At the last World Cup, the team from Netherlands, who lost, cried.
Ten years ago, at the World Trade Center, women and men cried (white dust on black suits).
And last night, I cried, while watching The Best of Youth, an Italian saga of a family coming of age since the 60’s. So much idealism, and helplessness.
Men don’t share the pain, and are not supposed to cry ( King Harald V of Norway cried openly, and this got a mention in Newsweek’s “What Now Little Country” piece).
They might email, text and tweet but not tears.
But this near-double-dip Recession should make both men and women cry.
e.g how a push for sub-prime housing (NJNI , no job no income) turned the world on its head.
Now they are seeing an uptick in sub-prime auto loan (spreading out to 63 months).
When the unexplainable occurred, we blame it on the gods.
Archille. Made by the gods, and return to them.
Matteo, one of the main characters in the Best of Youth, exuded both gallantry and sadness.
He tried to carry the chip on his shoulders, at the neglect of his own well-being.
The uncompromising solution: jump to his death on New Year‘s Eve (most suicides are over the holidays).
His brother cried. His family cried. The entire Italian cinema viewers cried.
You had to be there to feel the force of emotion that had been built up from the beginning.
(the fireworks, the caller-ID rejects, the failure to pin down the bad guys who eluded justice, failure to de-institutionalize a friend…).

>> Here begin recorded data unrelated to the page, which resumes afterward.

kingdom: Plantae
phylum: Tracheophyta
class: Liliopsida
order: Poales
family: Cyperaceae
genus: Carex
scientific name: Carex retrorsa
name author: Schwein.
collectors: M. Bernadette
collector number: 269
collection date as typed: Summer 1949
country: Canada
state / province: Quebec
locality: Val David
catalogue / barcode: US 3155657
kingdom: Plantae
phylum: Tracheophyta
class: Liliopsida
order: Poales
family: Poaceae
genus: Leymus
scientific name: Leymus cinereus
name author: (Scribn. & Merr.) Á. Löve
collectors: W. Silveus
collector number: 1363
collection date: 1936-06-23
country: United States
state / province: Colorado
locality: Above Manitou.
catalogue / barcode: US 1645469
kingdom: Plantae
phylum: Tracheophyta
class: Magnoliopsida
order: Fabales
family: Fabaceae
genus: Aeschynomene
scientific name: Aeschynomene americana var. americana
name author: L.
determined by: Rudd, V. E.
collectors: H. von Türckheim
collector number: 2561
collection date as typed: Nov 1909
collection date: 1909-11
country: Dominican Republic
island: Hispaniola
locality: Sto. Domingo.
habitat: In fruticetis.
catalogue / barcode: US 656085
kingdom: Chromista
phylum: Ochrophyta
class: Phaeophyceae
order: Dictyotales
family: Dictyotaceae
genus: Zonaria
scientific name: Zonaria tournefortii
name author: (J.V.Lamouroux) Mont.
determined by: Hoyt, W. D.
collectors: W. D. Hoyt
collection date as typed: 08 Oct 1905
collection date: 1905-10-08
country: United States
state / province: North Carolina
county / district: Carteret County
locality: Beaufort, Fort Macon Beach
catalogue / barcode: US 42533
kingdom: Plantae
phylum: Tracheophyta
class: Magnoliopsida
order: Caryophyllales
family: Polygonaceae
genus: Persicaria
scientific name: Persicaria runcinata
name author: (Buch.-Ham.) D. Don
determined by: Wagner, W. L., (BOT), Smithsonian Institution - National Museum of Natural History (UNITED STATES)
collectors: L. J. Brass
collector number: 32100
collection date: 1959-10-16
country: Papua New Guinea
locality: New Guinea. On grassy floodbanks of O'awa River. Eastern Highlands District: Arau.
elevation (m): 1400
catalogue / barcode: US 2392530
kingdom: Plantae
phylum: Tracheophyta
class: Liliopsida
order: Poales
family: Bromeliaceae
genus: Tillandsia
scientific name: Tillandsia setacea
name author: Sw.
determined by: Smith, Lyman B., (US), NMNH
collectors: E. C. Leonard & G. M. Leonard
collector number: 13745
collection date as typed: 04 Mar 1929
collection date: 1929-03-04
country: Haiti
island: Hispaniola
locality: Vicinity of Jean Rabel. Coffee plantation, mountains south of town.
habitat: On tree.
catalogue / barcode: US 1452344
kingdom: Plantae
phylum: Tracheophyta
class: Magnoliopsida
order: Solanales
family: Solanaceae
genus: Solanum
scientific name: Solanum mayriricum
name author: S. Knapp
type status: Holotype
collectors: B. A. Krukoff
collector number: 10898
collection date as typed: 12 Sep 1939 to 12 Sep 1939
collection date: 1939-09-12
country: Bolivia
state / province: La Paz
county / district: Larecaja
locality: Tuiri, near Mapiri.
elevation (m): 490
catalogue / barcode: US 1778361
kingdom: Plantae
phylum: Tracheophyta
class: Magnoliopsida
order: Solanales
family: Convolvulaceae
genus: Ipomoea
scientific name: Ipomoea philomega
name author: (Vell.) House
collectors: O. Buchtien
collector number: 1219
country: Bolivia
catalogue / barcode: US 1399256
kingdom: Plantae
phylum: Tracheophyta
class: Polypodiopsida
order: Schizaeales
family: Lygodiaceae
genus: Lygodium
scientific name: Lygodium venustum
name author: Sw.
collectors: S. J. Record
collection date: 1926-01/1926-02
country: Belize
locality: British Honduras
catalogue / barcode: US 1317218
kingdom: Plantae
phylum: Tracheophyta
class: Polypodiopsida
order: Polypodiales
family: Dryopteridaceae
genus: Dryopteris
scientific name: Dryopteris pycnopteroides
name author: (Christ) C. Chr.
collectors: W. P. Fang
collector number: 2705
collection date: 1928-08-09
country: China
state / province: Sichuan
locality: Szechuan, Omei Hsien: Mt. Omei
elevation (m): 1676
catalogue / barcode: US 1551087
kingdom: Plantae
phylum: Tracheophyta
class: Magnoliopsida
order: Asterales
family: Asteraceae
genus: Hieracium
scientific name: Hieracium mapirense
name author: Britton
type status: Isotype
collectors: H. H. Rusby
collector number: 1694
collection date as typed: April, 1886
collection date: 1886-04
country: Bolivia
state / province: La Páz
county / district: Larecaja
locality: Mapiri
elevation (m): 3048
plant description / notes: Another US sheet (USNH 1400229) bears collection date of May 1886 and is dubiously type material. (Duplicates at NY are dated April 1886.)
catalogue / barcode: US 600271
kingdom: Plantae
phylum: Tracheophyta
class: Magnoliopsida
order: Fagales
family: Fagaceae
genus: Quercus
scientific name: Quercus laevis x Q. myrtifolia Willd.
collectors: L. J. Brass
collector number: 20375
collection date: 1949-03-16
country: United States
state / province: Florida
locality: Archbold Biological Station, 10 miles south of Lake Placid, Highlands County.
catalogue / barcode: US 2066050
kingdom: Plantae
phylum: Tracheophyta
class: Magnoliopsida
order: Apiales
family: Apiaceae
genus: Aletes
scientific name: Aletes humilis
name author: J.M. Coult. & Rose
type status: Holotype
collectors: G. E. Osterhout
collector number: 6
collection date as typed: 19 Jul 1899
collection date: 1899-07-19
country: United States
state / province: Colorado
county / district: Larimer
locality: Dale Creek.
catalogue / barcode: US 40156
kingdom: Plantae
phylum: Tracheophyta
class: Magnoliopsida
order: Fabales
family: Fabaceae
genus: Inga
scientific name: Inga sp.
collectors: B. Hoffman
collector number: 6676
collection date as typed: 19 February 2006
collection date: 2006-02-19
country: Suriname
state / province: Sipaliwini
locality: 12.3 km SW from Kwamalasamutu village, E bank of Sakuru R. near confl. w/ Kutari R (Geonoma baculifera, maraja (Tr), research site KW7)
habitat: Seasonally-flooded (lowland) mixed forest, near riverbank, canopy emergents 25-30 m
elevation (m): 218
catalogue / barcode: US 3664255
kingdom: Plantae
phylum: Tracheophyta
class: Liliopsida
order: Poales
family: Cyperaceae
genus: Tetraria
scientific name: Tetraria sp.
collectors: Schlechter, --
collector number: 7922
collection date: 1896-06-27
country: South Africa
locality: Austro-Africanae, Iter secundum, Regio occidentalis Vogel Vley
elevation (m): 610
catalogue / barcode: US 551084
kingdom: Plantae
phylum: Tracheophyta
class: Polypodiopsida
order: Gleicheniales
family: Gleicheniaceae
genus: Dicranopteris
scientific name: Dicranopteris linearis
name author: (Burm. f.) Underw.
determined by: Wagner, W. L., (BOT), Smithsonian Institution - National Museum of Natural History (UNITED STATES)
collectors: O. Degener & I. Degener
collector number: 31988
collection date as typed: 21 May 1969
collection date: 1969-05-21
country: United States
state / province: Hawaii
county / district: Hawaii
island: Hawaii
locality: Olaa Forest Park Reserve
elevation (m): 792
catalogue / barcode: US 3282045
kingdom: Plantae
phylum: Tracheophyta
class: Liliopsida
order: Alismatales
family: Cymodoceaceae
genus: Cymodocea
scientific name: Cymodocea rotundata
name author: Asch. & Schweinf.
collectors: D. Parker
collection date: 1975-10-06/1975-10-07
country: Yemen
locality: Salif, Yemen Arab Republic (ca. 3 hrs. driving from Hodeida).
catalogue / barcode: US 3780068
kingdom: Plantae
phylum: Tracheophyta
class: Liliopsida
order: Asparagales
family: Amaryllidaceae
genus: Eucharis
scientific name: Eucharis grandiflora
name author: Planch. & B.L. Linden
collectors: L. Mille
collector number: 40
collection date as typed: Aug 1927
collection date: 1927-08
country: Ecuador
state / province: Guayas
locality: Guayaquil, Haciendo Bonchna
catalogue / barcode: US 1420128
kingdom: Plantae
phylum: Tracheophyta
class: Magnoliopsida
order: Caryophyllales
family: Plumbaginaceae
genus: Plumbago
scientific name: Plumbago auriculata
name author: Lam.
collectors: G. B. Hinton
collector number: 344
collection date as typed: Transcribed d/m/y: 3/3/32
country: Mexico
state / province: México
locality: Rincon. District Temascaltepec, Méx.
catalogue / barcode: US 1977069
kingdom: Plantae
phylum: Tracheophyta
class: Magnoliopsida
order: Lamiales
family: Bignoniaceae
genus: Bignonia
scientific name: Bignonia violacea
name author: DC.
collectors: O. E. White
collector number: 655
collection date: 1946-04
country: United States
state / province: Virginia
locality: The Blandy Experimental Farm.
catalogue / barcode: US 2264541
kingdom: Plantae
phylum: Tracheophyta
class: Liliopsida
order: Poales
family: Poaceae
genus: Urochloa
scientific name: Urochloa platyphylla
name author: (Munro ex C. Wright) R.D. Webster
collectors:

Last night, on PBS Nightly Business Report, a commentator was wise-cracked when suggesting we should have been thankful
that consumer sentiment ( euphemism for “when men cry”) was at its lowest just as it had been at the beginning of the Recession.
Turned out that his suggestions were not financially related at all.
He proposed thanking loyal customers who stuck around.
In short, gratitude as a substitute for economic incentives.
Meanwhile, another fresh face, the handsome man from Princeton, is to take over the top Economic Advisory post (First Harvard, now Princeton as long as they are from an Ivy League school).
Tough men don’t cry.
Only when the dream died (World Cup championship for instance).
This time around, just make sure the American dream lives on, flickering but not put out.
(At least, Henry Ford understood this when he decided on high wages for workers, who in turn, could afford to buy his model T’s).
That way, whoever imploded just went quietly. Don’t we wish an Italian-style on current malaise (where men are allowed to cry).
That way, they won’t go postal (or cut the grass violently w/ chain saw).
In today’s world, it’s hard to pin down who the bad guy is. Hence, no catharsis.
Except for one clear-cut case, this past summer, in Pakistan, when the world
agreed, that crime doesn’t pay. No tears were shed on that one, men’s or women’s.
Touching piece. Unfortunately, I beg to differ a little bit with your optimistic ending, about no tears being shed for Osama. I recently visited another blog that offered a prayer for September 11th that included a prayer of peace for Osama’s soul. The person who wrote this was not a radical muslim, but simply someone who hoped that we can use love to ignore evil. I disagree. Evil is evil. If we love someone we do not ignore their evil; we try to get them to change, God’s way. God is just. He will have justice for those who kill innocents, unless they repent of their sins.